任务:
从这篇关于 HttpClient 抛出 URISyntaxException 的帖子末尾接着往下写。

所示段落:
_____

我正在使用 ApacheHttpClient v4.2.2
尝试点击一个 URL,并且得到一个URISyntaxException
我似乎无法弄清楚的:
try {
String uri = "http://a.example.com/12/allrigh/bouncer?my_key1=i[(Gz$xrCcCeaCrHv}[5Ryou4kz@Yh~c@K_if-p7vGQ3ZF[fEpm2SmH(Z6Yh40Ea";
HttpClient httpClient = new DefaultHttpClient();
HttpGet httpGet = new HttpGet(uri);
HttpResponse response = httpClient.execute(httpGet);
} catch(Throwable throwable) {
// Log & handle
}
Exception in thread "main" java.lang.IllegalArgumentException
at java.net.URI.create(URI.java:859)
at org.apache.http.client.methods.HttpGet.<init>(HttpGet.java:69)
...
Caused by: java.net.URISyntaxException: Illegal character in query at index 65: http://a.example.com/12/allrigh/bouncer?my_key1=i[(Gz$xrCcCeaCrHv}[5Ryou4kz@Yh~c@K_if-p7vGQ3ZF[fEpm2SmH(Z6Yh40Ea
at java.net.URI$Parser.fail(URI.java:2825)

_____

提取材料:
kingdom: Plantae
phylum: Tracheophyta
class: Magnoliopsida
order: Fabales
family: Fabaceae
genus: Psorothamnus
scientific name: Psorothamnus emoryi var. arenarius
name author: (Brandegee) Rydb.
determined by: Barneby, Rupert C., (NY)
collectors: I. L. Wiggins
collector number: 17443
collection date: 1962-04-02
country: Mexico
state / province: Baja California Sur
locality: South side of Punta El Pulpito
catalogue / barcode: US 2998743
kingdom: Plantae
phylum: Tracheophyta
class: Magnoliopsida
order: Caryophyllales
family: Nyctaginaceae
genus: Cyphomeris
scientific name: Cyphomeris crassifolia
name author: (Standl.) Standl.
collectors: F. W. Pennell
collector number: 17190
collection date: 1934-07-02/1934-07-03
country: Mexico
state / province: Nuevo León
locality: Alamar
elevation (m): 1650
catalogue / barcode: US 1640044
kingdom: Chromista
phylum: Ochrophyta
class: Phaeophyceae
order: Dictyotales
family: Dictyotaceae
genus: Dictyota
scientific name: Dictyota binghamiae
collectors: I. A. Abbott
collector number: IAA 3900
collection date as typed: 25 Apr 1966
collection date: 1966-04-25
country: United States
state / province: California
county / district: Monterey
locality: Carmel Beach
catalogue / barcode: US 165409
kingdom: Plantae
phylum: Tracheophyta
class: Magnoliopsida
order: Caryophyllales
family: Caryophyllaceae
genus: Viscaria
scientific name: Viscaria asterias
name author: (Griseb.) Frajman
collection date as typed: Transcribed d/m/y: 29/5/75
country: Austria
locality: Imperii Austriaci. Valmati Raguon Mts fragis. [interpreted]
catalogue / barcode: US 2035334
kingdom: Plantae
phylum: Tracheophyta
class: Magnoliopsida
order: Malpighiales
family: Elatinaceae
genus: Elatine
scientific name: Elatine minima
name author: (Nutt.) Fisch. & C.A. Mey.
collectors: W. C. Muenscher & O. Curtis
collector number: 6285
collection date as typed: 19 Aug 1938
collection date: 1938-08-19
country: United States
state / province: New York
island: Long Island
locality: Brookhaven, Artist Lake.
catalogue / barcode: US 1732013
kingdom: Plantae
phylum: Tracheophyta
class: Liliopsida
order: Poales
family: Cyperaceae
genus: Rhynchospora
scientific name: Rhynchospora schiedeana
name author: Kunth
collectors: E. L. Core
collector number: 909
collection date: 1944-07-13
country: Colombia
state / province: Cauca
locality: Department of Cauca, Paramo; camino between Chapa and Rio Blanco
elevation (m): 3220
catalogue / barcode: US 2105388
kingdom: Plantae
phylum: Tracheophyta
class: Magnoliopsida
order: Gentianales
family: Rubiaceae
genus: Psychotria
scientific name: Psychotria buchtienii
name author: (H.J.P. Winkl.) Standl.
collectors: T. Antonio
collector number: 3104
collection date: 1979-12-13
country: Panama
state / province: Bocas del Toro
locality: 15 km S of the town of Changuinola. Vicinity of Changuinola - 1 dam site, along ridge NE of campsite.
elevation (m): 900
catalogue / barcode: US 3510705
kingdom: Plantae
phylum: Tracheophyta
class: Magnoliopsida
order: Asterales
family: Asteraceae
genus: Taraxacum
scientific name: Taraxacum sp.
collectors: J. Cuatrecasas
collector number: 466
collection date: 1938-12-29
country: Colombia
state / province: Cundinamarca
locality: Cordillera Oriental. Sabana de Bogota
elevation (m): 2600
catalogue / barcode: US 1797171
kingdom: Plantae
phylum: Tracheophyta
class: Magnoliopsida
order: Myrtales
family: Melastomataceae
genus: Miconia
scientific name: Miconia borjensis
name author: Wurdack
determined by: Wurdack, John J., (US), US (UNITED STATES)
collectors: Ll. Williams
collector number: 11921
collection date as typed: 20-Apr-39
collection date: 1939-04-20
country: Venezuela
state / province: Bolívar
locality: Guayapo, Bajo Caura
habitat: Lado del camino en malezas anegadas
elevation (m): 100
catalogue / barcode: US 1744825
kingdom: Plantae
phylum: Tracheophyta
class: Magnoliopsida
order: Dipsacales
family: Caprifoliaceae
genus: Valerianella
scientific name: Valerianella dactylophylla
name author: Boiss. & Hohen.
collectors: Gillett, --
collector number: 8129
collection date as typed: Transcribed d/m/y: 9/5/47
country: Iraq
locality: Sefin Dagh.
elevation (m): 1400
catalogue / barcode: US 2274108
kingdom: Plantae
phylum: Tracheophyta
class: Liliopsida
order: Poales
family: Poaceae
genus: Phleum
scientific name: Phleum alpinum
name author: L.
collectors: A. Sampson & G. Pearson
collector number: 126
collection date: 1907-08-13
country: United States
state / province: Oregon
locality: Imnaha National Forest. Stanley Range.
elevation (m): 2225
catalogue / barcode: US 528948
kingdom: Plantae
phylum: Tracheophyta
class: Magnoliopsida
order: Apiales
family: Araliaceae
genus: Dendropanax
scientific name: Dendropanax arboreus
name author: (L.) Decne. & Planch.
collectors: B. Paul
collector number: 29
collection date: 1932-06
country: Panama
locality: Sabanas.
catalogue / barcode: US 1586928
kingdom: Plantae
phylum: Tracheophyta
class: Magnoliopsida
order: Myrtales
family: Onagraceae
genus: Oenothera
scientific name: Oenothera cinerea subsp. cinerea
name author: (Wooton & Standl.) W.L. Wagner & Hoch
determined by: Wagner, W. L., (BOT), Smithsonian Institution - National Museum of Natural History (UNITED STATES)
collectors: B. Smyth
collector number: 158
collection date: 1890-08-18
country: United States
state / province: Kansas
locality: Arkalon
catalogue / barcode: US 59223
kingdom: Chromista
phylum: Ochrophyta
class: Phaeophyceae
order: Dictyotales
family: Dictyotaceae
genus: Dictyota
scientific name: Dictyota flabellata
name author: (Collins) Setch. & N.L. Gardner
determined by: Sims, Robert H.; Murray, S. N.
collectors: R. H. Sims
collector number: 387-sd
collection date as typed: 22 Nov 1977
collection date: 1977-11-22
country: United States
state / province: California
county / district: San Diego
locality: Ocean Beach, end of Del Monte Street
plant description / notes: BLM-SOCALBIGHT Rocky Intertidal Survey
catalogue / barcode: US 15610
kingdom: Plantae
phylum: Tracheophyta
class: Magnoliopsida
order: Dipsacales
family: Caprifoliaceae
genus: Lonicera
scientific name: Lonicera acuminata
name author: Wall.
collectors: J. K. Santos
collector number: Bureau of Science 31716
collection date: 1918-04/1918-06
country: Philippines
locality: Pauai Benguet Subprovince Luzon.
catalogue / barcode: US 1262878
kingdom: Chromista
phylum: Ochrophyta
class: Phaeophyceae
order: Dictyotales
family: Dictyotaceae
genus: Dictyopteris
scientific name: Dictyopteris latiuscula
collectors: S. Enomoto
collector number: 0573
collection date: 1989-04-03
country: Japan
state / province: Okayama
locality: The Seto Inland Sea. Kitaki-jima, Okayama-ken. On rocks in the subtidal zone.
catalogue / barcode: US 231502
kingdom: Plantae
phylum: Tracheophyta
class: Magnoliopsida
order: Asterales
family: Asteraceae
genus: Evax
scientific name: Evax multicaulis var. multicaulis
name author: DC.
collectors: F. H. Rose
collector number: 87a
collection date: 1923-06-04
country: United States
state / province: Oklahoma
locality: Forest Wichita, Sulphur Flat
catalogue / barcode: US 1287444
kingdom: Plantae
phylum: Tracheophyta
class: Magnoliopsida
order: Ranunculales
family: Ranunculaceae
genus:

_____

答案:
at java.net.URI$Parser.checkChars(URI.java:2998)
at java.net.URI$Parser.parseHierarchical(URI.java:3088)
at java.net.URI$Parser.parse(URI.java:3030)
at java.net.URI.<init>(URI.java:595)
at java.net.URI.create(URI.java:857)
... 6 more
据我所知,第 65 个字符是“ H
”……所以这是怎么回事?!?除了找出我的 URI 有什么问题之外,下一个明显的问题是:我能做些什么来解决这个问题?我需要对 URI 进行 base-64 编码吗?如果是这样,怎么做?提前致谢!